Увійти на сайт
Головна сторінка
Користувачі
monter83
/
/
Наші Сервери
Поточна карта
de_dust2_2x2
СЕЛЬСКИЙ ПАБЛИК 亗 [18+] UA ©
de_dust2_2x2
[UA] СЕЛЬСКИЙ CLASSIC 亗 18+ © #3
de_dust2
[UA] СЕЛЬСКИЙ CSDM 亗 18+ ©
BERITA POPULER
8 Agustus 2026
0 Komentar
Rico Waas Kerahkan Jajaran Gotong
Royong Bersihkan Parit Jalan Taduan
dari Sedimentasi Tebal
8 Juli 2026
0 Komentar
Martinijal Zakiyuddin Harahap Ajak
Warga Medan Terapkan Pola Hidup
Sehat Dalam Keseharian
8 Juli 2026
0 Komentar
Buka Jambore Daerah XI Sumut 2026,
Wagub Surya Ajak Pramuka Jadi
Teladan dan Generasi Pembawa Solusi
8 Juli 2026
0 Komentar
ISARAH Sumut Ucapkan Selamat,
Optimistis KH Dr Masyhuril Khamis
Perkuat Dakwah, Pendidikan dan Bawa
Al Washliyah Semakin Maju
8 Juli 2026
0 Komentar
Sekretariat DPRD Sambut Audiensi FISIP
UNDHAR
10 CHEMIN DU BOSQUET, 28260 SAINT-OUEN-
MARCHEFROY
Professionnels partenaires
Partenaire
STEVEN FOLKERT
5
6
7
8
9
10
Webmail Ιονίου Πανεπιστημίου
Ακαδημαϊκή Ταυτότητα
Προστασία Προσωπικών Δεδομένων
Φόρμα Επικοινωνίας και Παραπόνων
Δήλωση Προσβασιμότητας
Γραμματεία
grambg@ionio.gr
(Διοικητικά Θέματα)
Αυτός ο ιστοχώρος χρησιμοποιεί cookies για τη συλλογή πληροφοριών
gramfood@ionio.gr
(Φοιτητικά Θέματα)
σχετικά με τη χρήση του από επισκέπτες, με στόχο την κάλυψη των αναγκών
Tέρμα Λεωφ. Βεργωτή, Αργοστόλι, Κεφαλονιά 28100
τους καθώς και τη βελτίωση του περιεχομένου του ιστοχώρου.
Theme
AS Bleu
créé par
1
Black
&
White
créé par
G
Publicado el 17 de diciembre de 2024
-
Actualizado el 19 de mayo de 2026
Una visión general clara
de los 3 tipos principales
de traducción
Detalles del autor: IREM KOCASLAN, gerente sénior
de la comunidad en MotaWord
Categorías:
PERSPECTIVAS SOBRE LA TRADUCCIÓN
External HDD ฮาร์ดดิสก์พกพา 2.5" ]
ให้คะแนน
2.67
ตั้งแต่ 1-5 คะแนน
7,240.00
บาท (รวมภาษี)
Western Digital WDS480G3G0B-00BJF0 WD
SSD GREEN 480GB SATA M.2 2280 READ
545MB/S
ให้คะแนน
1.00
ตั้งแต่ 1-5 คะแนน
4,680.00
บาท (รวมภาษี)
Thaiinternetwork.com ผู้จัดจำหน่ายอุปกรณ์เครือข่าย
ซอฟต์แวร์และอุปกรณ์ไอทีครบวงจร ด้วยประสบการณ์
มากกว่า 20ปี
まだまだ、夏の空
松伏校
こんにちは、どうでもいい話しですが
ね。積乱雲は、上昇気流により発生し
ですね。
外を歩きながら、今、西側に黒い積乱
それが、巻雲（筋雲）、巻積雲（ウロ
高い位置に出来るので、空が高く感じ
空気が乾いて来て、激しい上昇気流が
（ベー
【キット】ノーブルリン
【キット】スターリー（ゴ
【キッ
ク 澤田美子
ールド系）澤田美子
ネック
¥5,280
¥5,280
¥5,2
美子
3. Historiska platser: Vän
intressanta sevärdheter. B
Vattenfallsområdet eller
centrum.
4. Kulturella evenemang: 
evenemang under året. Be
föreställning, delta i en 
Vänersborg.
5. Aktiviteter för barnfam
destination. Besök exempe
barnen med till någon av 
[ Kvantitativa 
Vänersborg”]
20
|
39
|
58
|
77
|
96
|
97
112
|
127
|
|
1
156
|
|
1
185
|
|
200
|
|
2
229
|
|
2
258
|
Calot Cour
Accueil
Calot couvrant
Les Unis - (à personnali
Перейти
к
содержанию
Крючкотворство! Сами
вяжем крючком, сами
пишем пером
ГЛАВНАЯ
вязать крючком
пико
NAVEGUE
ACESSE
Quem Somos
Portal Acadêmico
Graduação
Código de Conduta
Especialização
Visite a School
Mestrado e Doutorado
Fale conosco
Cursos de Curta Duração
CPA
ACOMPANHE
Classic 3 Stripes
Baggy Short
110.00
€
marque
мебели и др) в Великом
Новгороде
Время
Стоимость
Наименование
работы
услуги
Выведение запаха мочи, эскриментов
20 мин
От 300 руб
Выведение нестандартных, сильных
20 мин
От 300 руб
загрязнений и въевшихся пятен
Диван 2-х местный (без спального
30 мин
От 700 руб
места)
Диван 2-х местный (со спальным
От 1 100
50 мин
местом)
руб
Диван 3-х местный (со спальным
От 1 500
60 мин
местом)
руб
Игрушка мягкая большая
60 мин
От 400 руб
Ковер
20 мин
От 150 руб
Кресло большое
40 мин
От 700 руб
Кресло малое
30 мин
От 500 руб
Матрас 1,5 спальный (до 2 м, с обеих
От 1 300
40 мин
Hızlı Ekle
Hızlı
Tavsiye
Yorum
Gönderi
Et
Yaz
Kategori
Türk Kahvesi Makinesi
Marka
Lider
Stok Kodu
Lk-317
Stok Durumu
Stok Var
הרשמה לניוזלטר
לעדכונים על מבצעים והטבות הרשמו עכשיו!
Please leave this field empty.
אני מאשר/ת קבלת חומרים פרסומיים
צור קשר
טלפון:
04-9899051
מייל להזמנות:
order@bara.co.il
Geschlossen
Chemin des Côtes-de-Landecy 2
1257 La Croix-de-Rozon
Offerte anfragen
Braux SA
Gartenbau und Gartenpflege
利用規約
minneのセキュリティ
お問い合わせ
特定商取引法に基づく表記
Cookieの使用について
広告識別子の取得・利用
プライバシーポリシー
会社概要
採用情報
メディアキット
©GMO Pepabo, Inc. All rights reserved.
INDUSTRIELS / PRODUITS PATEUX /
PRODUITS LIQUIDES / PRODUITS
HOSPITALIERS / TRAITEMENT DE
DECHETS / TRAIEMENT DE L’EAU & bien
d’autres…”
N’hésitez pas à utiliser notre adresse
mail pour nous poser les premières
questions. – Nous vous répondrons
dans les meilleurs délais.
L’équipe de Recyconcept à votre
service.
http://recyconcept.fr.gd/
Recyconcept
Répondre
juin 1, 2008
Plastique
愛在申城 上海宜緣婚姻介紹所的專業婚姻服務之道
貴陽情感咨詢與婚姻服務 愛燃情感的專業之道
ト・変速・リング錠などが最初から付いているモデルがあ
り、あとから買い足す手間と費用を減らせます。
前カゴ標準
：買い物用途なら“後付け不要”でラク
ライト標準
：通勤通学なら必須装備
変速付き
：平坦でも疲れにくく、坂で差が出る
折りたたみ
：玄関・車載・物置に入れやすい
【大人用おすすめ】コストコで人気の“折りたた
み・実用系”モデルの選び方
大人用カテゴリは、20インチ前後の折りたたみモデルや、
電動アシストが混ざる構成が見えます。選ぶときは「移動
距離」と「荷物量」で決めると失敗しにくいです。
++++++++
◆ TASK PROMPT
From the records above, copy only the lines starting with the line that holds "τους καθώς και" and going on through the line that holds "5. Aktiviteter för barnfam", exactly as written.

◆ ANSWER TO THIS EXERCISE
τους καθώς και τη βελτίωση του περιεχομένου του ιστοχώρου.
Theme
AS Bleu
créé par
1
Black
&
White
créé par
G
Publicado el 17 de diciembre de 2024
-
Actualizado el 19 de mayo de 2026
Una visión general clara
de los 3 tipos principales
de traducción
Detalles del autor: IREM KOCASLAN, gerente sénior
de la comunidad en MotaWord
Categorías:
PERSPECTIVAS SOBRE LA TRADUCCIÓN
External HDD ฮาร์ดดิสก์พกพา 2.5" ]
ให้คะแนน
2.67
ตั้งแต่ 1-5 คะแนน
7,240.00
บาท (รวมภาษี)
Western Digital WDS480G3G0B-00BJF0 WD
SSD GREEN 480GB SATA M.2 2280 READ
545MB/S
ให้คะแนน
1.00
ตั้งแต่ 1-5 คะแนน
4,680.00
บาท (รวมภาษี)
Thaiinternetwork.com ผู้จัดจำหน่ายอุปกรณ์เครือข่าย
ซอฟต์แวร์และอุปกรณ์ไอทีครบวงจร ด้วยประสบการณ์
มากกว่า 20ปี
まだまだ、夏の空
松伏校
こんにちは、どうでもいい話しですが
ね。積乱雲は、上昇気流により発生し
ですね。
外を歩きながら、今、西側に黒い積乱
それが、巻雲（筋雲）、巻積雲（ウロ
高い位置に出来るので、空が高く感じ
空気が乾いて来て、激しい上昇気流が
（ベー
【キット】ノーブルリン
【キット】スターリー（ゴ
【キッ
ク 澤田美子
ールド系）澤田美子
ネック
¥5,280
¥5,280
¥5,2
美子
3. Historiska platser: Vän
intressanta sevärdheter. B
Vattenfallsområdet eller
centrum.
4. Kulturella evenemang: 
evenemang under året. Be
föreställning, delta i en 
Vänersborg.
5. Aktiviteter för barnfam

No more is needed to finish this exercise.